Por Denise Assis
O senador da República Cristóvão Buarque estava no entroncamento das ruas Guararapes com Dantas Barreto, no Centro de Recife, no dia 1 de abril de 1964. Tal como Jonas Albuquerque e Ivan Aguiar, acreditava que deveria defender o governador Miguel Arraes, que em seguida seria deposto e preso. Apeado do poder, como já o fora o presidente João Goulart, por sua defesa à reforma agrária.
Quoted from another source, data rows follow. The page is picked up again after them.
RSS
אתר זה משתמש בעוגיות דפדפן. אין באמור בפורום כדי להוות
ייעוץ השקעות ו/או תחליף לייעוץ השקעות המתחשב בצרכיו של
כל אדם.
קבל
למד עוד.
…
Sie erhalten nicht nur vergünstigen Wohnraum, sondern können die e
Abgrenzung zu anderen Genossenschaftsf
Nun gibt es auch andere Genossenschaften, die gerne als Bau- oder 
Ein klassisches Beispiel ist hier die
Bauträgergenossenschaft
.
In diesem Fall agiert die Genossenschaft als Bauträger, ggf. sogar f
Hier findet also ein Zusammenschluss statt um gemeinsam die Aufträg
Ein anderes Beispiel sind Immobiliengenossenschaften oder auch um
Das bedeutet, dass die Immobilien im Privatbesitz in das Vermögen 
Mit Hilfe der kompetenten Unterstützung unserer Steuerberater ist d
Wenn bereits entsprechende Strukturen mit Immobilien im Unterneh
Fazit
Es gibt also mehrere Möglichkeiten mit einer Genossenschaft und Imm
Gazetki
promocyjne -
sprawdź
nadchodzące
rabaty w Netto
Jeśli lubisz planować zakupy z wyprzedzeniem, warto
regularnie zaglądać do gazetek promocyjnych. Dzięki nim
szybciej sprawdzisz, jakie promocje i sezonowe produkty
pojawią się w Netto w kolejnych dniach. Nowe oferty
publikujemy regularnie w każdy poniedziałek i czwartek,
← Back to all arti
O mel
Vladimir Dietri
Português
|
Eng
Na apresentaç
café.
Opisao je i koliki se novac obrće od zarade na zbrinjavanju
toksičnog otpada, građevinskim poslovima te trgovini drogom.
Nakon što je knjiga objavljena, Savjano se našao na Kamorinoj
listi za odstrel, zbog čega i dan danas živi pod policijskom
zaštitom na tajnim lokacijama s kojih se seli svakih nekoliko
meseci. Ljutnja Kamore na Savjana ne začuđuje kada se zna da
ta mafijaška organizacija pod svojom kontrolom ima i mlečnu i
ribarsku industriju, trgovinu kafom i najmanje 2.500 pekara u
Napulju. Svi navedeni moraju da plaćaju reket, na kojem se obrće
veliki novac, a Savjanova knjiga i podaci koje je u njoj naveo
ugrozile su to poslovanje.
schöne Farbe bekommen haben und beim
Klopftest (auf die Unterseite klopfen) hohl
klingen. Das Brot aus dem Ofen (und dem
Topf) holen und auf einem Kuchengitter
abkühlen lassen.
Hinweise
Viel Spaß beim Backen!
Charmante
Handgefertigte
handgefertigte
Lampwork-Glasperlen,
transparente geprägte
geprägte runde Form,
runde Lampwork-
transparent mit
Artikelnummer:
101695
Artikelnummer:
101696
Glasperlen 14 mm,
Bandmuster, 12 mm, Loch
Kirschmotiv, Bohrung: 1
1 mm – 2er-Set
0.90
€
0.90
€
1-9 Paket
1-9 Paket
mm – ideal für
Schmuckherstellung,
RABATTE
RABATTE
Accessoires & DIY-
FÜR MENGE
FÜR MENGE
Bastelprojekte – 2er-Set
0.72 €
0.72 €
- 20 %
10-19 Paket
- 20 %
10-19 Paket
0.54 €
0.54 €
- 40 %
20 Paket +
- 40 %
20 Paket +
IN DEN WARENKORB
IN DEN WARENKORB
Ao lado dos dois estudantes Cristóvão marchou com a coluna de colegas, gritando palavras de ordem pelo que acreditava ser o justo naquele momento. Hoje, 52 anos depois, ao defender o seu voto ante um novo golpe, este, com o seu apoio e anuência, classificou de “antiga” a luta que custou a vida dos dois jovens naquela tarde, em Pernambuco.
A família de Ivan, indignada, reagiu. Ivan e Jonas tombaram pelo que acreditaram, entrando para a história como as primeiras vítimas do golpe de 1964. Cristóvão seguiu solerte com seu discurso, jogando no limbo tudo o que um dia acreditou.
Ao revisitar as fotos publicadas no Diário de Pernambuco, do dia 2 de abril, o dia seguinte ao fato, ainda se pode observar, mesmo que a imagem esteja amarelecida, borrada pela ação do tempo, a coluna de militares formada, portando submetralhadoras e fuzis acoplados a tripés, apontando ameaçadoramente para os estudantes. Estes, armados apenas por seus gritos e palavras de ordem, se embolaram na hora dos tiros desfechados contra eles, e que atingiram Ivan e Jonas.
Nos dois casos, a morte foi instantânea. Sem chance de reação. Nos atestados de óbito, que durante anos foram trancafiados nos arquivos da Polícia pernambucana, a palavra “homicídio” foi grafada com nitidez. Na foto do jornal, ainda que antiga, sem condições de reprodução, dá para ver a fumaça do tiro recém-disparado, na direção dos estudantes.
Impressiona o aparato pesado frente àquele aglomerado de não mais do que 200 jovens, munidos apenas da coragem de lutar pelo que acreditavam.
A mesma coragem que Cristóvão Buarque – titubeante como só os que se acovardam podem estar, na hora de cometer uma grande injustiça – não teve para impedir um golpe em curso. Ivan e Jonas estão, hoje, na história reescrita pela Comissão Nacional da Verdade, no espaço dedicado aos que tombaram em busca de liberdade.
Cristóvão Buarque ainda está escrevendo a sua história, no Senado Federal, onde já deu mostras de que o verbete que lhe está reservado deverá ser bem menor do que quando ali entrou, professando a defesa dos direitos dos cidadãos.